At the beginning of the year, 2012 was deemed "groundbreaking" for Northeastern University's IDEA. The student-run venture fund had granted more than $121,000 to 14 companies and "graduated" another seven to the "launched" stage, where they evolved into self-sustaining startups that had either entered strategic partnerships or raised a round of outside financing.
Over the last 12 months, however, that momentum has continued to grow. IDEA's portfolio now boasts 150 companies and is just beginning to gain speed. In November, at the Northeastern Entrepreneurship Expo, Chris Wolfel, the fund's former CEO — the one who called 2012 "groundbreaking" — acknowledged how far along the program has come in just a few short months.
"I'm amazed by how many new companies are here since I graduated in May, and how far along they've come," Wolfel noted at the time.
The event, more widely known as NEXPO, grew from featuring 10 ventures in the University's Curry Student Center Ballroom in the spring of 2011 to packing roughly 40 into one of the school's larger athletic facilities.

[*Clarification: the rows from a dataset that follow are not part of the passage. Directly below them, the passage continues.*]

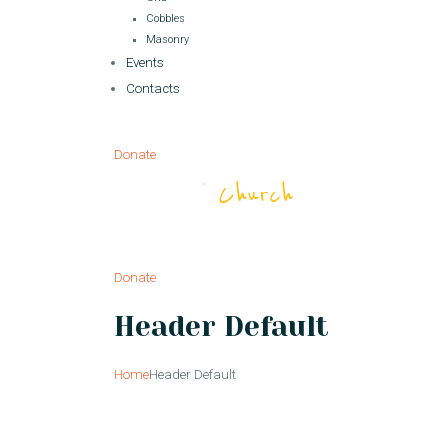
Cobbles
Masonry
Events
Contacts
Donate
Donate
Header Default
Home
Header Default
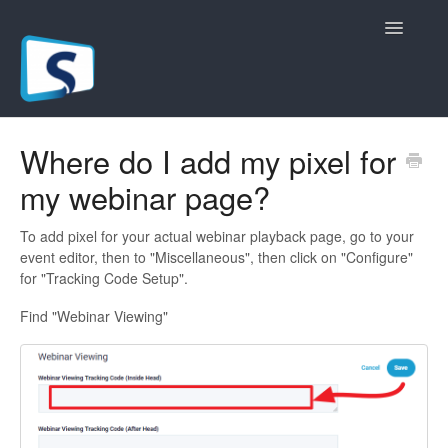
Toggle
Navigatio
General
Where do I add my pixel for
my webinar page?
Registration Pages
Live/Hybrid Webinars
To add pixel for your actual webinar playback page, go to your
event editor, then to "Miscellaneous", then click on "Configure"
for "Tracking Code Setup".
Marketing Plugins
Find "Webinar Viewing"
Custom Domain
API
Billing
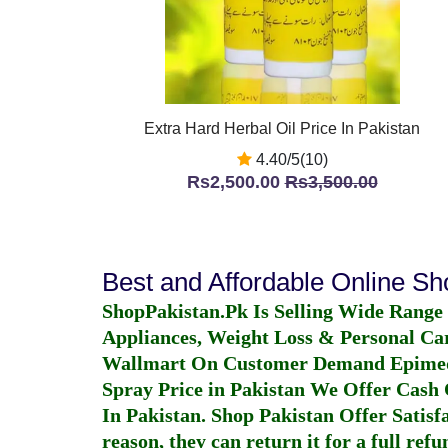
Extra Hard Herbal Oil Price In Pakistan
4.40/5(10)
Rs2,500.00
Rs3,500.00
Best and Affordable Online S
ShopPakistan.Pk Is Selling Wide Range
Appliances, Weight Loss & Personal Ca
Wallmart On Customer Demand
Epime
Spray Price in Pakistan
We Offer Cash O
In Pakistan
. Shop Pakistan Offer Satisfa
reason, they can return it for a full re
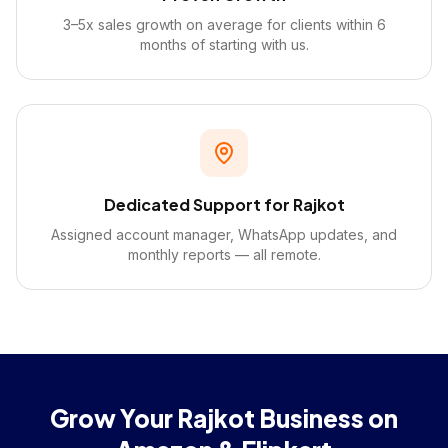
3–5x sales growth on average for clients within 6
months of starting with us.
Dedicated Support for Rajkot
Assigned account manager, WhatsApp updates, and
monthly reports — all remote.
Grow Your Rajkot Business on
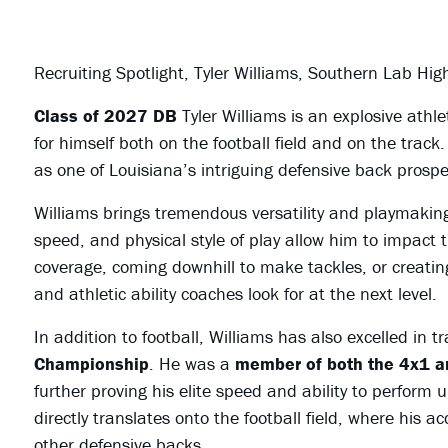
Recruiting Spotlight, Tyler Williams, Southern Lab Hi
Class of 2027 DB
Tyler Williams is an explosive at
for himself both on the football field and on the track
as one of Louisiana’s intriguing defensive back prosp
Williams brings tremendous versatility and playmaking 
speed, and physical style of play allow him to impact 
coverage, coming downhill to make tackles, or creating
and athletic ability coaches look for at the next level.
In addition to football, Williams has also excelled in t
Championship
. He was a
member of both the 4x1 an
further proving his elite speed and ability to perform
directly translates onto the football field, where his
other defensive backs.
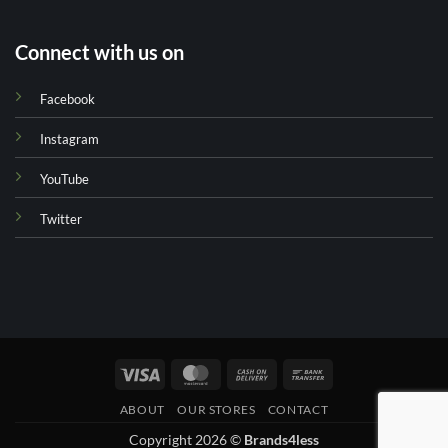
Connect with us on
Facebook
Instagram
YouTube
Twitter
Visa
MasterCard
Cash
Bank
On
Transfer
ABOUT
OUR STORES
CONTACT
Delivery
Copyright 2026 ©
Brands4less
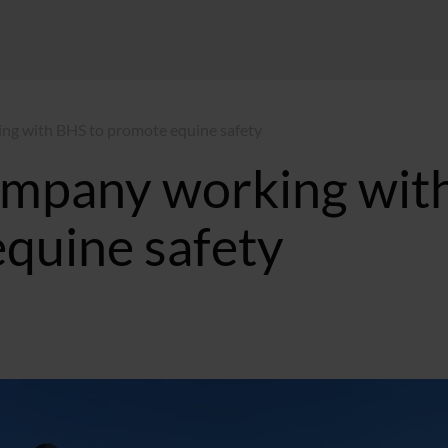
ng with BHS to promote equine safety
ompany working wit
quine safety
:06 GMT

And that's all been able to happen thanks to the University's attempts to create a more symbiotic relationship between what's being taught in the classroom to what's being offered outside of it. Northeastern's Center for Entrepreneurship Education has been making strides in educating students and then connecting them with the Northeastern Entrepreneurs Club and IDEA, where they can gain the necessary inspiration to then create self-sustaining, successful startups.

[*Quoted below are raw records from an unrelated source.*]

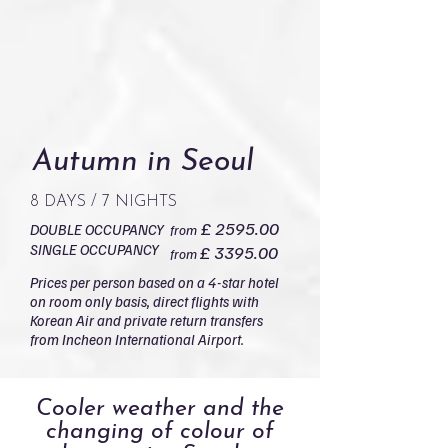
Autumn in Seoul
8 DAYS / 7 NIGHTS
£ 2595.00
DOUBLE OCCUPANCY
from
SINGLE OCCUPANCY
£ 3395.00
from
Prices per person based on a 4-star hotel
on room only basis, direct flights with
Korean Air and private return transfers
from Incheon International Airport.
Cooler weather and the
changing of colour of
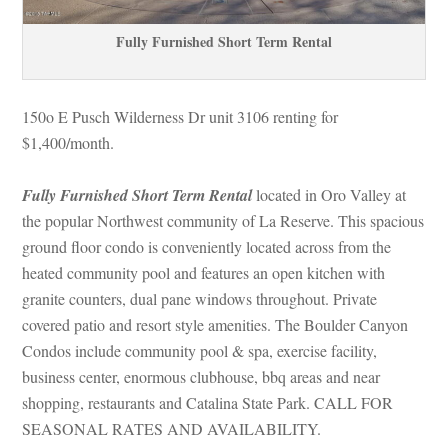
Fully Furnished Short Term Rental
150o E Pusch Wilderness Dr unit 3106 renting for 
$1,400/month. 
Fully Furnished Short Term Rental
 located in Oro Valley at 
the popular Northwest community of La Reserve. This spacious 
ground floor condo is conveniently located across from the 
heated community pool and features an open kitchen with 
granite counters, dual pane windows throughout. Private 
covered patio and resort style amenities. The Boulder Canyon 
Condos include community pool & spa, exercise facility, 
business center, enormous clubhouse, bbq areas and near 
shopping, restaurants and Catalina State Park. CALL FOR 
SEASONAL RATES AND AVAILABILITY.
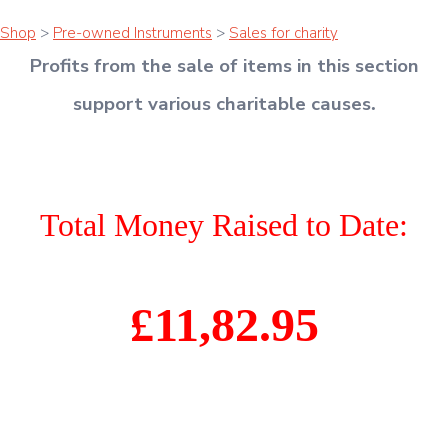
Shop
>
Pre-owned Instruments
>
Sales for charity
Profits from the sale of items in this section
support various charitable causes
.
Total Money Raised to Date:
£11,82.95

To help bring early-stage companies to that self-sustaining phase, IDEA provides Gap Funding, which commits up to $10,000 in capital to qualified ventures. In 2013, several startups were awarded funding to reach the next level — 14 of which we spotlighted below.
As Frank Spital, Northeastern’s entrepreneurship and innovation group coordinator, proudly praised earlier this year, “Most universities do business plan competitions, we do businesses. We start stuff.”